▶ _What this task involves_: Word for word, reproduce every line of the data below.

Dataset entries:
—————

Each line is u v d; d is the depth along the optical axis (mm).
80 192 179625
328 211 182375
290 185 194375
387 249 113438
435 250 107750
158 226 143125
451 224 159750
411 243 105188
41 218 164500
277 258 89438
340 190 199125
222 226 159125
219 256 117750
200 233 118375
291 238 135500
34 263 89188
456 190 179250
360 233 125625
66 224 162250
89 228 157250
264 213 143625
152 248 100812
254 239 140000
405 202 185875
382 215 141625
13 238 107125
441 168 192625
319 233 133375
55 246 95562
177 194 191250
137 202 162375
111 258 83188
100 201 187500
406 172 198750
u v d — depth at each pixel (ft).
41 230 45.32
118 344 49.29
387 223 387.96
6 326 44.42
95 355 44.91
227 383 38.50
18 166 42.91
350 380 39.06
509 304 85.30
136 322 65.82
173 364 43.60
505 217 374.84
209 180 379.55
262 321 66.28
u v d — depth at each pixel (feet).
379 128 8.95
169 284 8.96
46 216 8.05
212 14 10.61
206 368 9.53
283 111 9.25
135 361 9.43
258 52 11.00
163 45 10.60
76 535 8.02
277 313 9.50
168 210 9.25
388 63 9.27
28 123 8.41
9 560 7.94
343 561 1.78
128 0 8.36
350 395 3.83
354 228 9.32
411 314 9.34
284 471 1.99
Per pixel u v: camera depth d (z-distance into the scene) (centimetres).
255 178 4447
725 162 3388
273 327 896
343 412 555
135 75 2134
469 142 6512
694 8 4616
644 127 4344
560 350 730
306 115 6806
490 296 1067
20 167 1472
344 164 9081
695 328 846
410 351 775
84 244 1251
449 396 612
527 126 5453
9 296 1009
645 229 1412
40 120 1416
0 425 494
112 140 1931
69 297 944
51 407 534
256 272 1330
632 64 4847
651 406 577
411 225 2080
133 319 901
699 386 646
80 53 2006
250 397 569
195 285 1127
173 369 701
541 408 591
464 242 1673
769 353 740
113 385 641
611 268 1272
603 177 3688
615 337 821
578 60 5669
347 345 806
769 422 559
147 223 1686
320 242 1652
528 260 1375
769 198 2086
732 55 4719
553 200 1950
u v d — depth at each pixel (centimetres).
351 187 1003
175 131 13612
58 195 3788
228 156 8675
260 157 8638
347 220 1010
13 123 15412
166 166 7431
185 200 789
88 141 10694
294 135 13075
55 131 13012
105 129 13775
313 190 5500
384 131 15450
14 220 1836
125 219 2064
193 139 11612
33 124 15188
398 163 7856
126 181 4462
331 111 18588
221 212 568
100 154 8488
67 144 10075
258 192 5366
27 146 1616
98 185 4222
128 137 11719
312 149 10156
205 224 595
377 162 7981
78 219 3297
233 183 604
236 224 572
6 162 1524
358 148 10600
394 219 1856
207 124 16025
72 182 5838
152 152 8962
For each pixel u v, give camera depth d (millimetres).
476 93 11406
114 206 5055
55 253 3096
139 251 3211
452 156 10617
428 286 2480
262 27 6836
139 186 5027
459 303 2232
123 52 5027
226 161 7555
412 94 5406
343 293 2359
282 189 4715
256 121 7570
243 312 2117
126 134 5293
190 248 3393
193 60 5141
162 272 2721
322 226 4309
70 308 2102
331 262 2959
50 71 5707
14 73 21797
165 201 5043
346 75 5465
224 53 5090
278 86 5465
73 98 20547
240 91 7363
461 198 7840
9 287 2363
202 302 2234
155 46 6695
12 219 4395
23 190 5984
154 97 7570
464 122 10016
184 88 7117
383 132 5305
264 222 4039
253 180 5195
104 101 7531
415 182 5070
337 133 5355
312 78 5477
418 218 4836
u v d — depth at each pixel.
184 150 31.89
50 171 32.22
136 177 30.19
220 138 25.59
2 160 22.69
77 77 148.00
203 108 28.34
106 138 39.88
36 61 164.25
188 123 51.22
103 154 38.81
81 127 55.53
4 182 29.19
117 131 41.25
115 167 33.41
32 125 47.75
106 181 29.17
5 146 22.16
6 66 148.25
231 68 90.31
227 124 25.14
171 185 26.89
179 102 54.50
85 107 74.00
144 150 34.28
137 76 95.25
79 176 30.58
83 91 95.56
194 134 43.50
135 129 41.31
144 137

—————

▶ _Expected answer_:
Each line is u v d; d is the depth along the optical axis (mm).
80 192 179625
328 211 182375
290 185 194375
387 249 113438
435 250 107750
158 226 143125
451 224 159750
411 243 105188
41 218 164500
277 258 89438
340 190 199125
222 226 159125
219 256 117750
200 233 118375
291 238 135500
34 263 89188
456 190 179250
360 233 125625
66 224 162250
89 228 157250
264 213 143625
152 248 100812
254 239 140000
405 202 185875
382 215 141625
13 238 107125
441 168 192625
319 233 133375
55 246 95562
177 194 191250
137 202 162375
111 258 83188
100 201 187500
406 172 198750
u v d — depth at each pixel (ft).
41 230 45.32
118 344 49.29
387 223 387.96
6 326 44.42
95 355 44.91
227 383 38.50
18 166 42.91
350 380 39.06
509 304 85.30
136 322 65.82
173 364 43.60
505 217 374.84
209 180 379.55
262 321 66.28
u v d — depth at each pixel (feet).
379 128 8.95
169 284 8.96
46 216 8.05
212 14 10.61
206 368 9.53
283 111 9.25
135 361 9.43
258 52 11.00
163 45 10.60
76 535 8.02
277 313 9.50
168 210 9.25
388 63 9.27
28 123 8.41
9 560 7.94
343 561 1.78
128 0 8.36
350 395 3.83
354 228 9.32
411 314 9.34
284 471 1.99
Per pixel u v: camera depth d (z-distance into the scene) (centimetres).
255 178 4447
725 162 3388
273 327 896
343 412 555
135 75 2134
469 142 6512
694 8 4616
644 127 4344
560 350 730
306 115 6806
490 296 1067
20 167 1472
344 164 9081
695 328 846
410 351 775
84 244 1251
449 396 612
527 126 5453
9 296 1009
645 229 1412
40 120 1416
0 425 494
112 140 1931
69 297 944
51 407 534
256 272 1330
632 64 4847
651 406 577
411 225 2080
133 319 901
699 386 646
80 53 2006
250 397 569
195 285 1127
173 369 701
541 408 591
464 242 1673
769 353 740
113 385 641
611 268 1272
603 177 3688
615 337 821
578 60 5669
347 345 806
769 422 559
147 223 1686
320 242 1652
528 260 1375
769 198 2086
732 55 4719
553 200 1950
u v d — depth at each pixel (centimetres).
351 187 1003
175 131 13612
58 195 3788
228 156 8675
260 157 8638
347 220 1010
13 123 15412
166 166 7431
185 200 789
88 141 10694
294 135 13075
55 131 13012
105 129 13775
313 190 5500
384 131 15450
14 220 1836
125 219 2064
193 139 11612
33 124 15188
398 163 7856
126 181 4462
331 111 18588
221 212 568
100 154 8488
67 144 10075
258 192 5366
27 146 1616
98 185 4222
128 137 11719
312 149 10156
205 224 595
377 162 7981
78 219 3297
233 183 604
236 224 572
6 162 1524
358 148 10600
394 219 1856
207 124 16025
72 182 5838
152 152 8962
For each pixel u v, give camera depth d (millimetres).
476 93 11406
114 206 5055
55 253 3096
139 251 3211
452 156 10617
428 286 2480
262 27 6836
139 186 5027
459 303 2232
123 52 5027
226 161 7555
412 94 5406
343 293 2359
282 189 4715
256 121 7570
243 312 2117
126 134 5293
190 248 3393
193 60 5141
162 272 2721
322 226 4309
70 308 2102
331 262 2959
50 71 5707
14 73 21797
165 201 5043
346 75 5465
224 53 5090
278 86 5465
73 98 20547
240 91 7363
461 198 7840
9 287 2363
202 302 2234
155 46 6695
12 219 4395
23 190 5984
154 97 7570
464 122 10016
184 88 7117
383 132 5305
264 222 4039
253 180 5195
104 101 7531
415 182 5070
337 133 5355
312 78 5477
418 218 4836
u v d — depth at each pixel.
184 150 31.89
50 171 32.22
136 177 30.19
220 138 25.59
2 160 22.69
77 77 148.00
203 108 28.34
106 138 39.88
36 61 164.25
188 123 51.22
103 154 38.81
81 127 55.53
4 182 29.19
117 131 41.25
115 167 33.41
32 125 47.75
106 181 29.17
5 146 22.16
6 66 148.25
231 68 90.31
227 124 25.14
171 185 26.89
179 102 54.50
85 107 74.00
144 150 34.28
137 76 95.25
79 176 30.58
83 91 95.56
194 134 43.50
135 129 41.31
144 137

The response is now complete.